Monday, January 14, 2013
Sometimes, life beats you down. You know you have to stand back up but you feel like staying on the ground to sob a while longer.
We aren't always blessed with what we desire, even if it can be the only thing we ever want and fervently pray for to keep for ourselves. It's the kind of thing that has to be given to you, like an inborn talent.
I've never really understood how it felt like to want something that you're not born with so badly. I've always been able to bake pretty decently, even from the start with absolutely no form of teaching, so I could only laugh and shrug when others tell me how they wish they could bake like that too. But, finally, I'm on the receiving end.
I try so hard but it's not good enough. It's just short of best. Sub-par. Second place. I'm going to fight on, because crying about it does not solve the problem.
These cookies, I think, are meant to be soft in the middle and full of coconut flavour. If you want them crunchy on the outside and heavily emanating alluring scents of coconut and butter, you have to have them warm, a few minutes out of the oven.
makes 54 cookies
adapted from Baking by Flavour
3 sifted cups all-purpose flour
1 tsp baking powder
1/2 tsp baking soda
1/4 tsp salt
3/4 tsp freshly grated nutmeg
1/2 tsp ground cinnamon
3/4 cup unsalted butter
1 cup brown sugar
1/2 cup sugar
1 large egg + 1 large egg yolk
2 tsp vanilla extract
3 tbsp heavy cream
1 2/3 cups lightly packed sweetened flaked coconut (I used desiccated)
Preheat oven to 400F. Prepare baking sheets.
Sift the flour, baking powder, baking soda, salt, nutmeg and cinnamon together into a bowl.

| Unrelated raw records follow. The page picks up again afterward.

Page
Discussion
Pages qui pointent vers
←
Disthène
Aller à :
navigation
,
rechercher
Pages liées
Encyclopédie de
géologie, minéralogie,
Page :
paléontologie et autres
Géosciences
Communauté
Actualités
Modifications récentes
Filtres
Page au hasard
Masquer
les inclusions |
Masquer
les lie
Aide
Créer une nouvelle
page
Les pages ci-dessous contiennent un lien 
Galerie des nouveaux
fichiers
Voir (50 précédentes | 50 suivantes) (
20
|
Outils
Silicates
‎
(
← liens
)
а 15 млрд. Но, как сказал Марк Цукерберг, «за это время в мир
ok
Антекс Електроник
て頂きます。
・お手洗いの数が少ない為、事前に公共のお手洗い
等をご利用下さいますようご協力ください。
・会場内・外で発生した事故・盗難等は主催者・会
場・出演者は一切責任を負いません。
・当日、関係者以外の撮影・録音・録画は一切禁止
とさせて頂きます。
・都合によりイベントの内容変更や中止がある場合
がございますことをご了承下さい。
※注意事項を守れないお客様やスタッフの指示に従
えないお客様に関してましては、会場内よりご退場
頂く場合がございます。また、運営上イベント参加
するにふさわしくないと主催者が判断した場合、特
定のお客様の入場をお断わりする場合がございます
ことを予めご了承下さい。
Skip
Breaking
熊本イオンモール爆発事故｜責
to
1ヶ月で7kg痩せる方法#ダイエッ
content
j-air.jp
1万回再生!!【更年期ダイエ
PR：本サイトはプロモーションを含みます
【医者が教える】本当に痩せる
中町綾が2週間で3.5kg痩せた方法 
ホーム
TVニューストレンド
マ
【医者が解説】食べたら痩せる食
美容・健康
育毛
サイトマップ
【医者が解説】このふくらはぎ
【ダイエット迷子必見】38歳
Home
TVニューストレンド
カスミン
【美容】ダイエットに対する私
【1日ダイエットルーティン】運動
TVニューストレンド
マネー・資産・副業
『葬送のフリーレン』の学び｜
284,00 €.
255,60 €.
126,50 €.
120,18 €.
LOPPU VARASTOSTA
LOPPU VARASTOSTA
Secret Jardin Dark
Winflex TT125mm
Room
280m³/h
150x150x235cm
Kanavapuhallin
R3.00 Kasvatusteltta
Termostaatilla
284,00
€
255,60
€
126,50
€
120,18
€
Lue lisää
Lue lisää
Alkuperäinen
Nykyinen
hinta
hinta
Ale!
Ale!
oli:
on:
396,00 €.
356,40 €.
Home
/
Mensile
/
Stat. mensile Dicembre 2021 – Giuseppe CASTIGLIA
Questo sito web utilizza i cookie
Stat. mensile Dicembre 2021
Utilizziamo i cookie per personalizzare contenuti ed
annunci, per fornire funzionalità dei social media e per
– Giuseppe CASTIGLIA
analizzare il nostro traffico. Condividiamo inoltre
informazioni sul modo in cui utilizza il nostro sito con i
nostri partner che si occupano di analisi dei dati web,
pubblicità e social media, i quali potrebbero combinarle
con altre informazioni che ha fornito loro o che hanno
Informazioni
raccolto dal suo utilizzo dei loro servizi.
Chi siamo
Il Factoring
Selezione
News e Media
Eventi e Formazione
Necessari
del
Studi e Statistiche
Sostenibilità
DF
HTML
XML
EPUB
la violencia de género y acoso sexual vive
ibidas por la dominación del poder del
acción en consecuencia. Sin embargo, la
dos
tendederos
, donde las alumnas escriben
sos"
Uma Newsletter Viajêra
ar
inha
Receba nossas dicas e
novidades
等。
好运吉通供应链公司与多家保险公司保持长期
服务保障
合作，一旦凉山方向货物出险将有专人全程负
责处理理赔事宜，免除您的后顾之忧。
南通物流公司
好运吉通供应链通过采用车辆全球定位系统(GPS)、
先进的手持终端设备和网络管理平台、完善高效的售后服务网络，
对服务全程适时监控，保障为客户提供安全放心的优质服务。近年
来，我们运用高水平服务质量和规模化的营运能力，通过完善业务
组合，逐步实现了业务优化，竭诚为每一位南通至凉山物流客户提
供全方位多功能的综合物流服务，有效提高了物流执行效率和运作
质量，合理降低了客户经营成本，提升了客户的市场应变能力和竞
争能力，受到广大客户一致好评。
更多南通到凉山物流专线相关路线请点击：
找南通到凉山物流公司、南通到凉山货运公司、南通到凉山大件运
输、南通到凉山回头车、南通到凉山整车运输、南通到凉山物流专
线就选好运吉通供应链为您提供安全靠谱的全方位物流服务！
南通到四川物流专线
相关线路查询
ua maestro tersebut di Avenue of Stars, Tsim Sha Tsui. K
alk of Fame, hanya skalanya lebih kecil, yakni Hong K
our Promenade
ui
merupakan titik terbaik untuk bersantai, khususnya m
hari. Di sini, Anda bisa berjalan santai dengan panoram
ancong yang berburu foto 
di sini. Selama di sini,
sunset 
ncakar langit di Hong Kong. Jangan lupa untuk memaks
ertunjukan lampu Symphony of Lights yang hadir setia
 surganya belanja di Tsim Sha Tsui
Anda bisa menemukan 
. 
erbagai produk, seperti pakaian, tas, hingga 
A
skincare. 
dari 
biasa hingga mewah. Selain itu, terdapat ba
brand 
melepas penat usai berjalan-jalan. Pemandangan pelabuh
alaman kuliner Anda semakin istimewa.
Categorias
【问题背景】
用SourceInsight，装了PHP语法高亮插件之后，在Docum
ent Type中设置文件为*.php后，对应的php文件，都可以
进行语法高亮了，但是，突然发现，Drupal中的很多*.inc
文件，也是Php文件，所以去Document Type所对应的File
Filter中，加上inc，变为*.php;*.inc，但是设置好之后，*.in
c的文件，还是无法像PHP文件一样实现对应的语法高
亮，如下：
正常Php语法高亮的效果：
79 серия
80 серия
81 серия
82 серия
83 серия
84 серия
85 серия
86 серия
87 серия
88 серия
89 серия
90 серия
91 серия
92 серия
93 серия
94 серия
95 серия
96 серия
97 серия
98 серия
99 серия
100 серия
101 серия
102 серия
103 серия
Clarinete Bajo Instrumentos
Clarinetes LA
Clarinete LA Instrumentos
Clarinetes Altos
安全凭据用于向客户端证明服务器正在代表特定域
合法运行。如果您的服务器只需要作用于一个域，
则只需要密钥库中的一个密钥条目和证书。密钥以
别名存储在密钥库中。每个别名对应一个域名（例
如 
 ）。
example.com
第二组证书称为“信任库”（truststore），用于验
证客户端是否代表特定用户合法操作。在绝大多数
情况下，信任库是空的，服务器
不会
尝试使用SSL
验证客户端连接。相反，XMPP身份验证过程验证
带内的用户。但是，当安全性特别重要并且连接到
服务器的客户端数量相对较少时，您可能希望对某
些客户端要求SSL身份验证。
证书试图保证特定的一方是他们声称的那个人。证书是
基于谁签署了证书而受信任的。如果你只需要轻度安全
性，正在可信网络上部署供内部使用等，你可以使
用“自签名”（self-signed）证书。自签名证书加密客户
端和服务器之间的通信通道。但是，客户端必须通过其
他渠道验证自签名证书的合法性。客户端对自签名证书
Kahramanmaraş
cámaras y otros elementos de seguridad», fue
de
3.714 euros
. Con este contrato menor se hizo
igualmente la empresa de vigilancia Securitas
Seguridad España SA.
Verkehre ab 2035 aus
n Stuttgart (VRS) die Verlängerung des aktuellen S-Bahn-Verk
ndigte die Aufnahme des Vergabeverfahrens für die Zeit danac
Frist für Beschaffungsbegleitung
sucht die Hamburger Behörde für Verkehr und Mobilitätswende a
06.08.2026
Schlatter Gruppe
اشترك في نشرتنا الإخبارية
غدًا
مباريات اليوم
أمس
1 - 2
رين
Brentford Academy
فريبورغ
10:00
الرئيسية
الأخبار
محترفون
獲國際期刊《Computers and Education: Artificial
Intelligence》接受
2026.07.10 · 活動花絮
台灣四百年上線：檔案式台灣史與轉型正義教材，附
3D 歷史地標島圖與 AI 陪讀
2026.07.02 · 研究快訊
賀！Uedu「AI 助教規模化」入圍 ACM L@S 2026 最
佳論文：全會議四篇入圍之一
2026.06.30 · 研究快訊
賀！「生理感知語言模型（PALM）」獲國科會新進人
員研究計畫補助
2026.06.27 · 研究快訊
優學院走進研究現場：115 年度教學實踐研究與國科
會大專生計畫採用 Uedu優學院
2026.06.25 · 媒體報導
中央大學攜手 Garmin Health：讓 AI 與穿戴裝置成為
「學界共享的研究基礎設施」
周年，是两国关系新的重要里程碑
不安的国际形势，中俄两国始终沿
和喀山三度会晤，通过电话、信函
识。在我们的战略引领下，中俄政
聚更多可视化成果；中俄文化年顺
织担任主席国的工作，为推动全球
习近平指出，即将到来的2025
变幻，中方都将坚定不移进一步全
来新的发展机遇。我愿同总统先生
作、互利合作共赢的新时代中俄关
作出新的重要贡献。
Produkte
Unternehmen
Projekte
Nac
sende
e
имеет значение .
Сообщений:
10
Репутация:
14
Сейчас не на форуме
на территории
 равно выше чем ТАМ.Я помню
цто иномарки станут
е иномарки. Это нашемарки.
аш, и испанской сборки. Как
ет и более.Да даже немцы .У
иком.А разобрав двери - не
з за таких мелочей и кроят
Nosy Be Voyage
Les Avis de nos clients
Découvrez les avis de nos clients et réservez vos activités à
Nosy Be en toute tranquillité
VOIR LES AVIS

Beat the butter until smooth. Add the brown sugar in 2 additions, beating to incorporate after each addition. Add in the sugar and beat until the mixture is pale and fluffy. Beat in the eggs, vanilla extract and heavy cream. Mix in the coconut. Stir in the flour mixture in two additions, until no traces of flour remain.
Spoon out the dough by rounded tablespoons and form into oval-shaped logs. place the logs of dough 3 inches apart in the lined baking sheets, arranging them 9 to a sheet (although I managed to squeeze in more). Flatten the balls slightly. Then using the tines of a fork, make rows of striated impressions to flatten each ball of dough into a rounded oval.
Bake for 8 to 10 minutes or until set. The bottom of the cookies and the edges will be golden.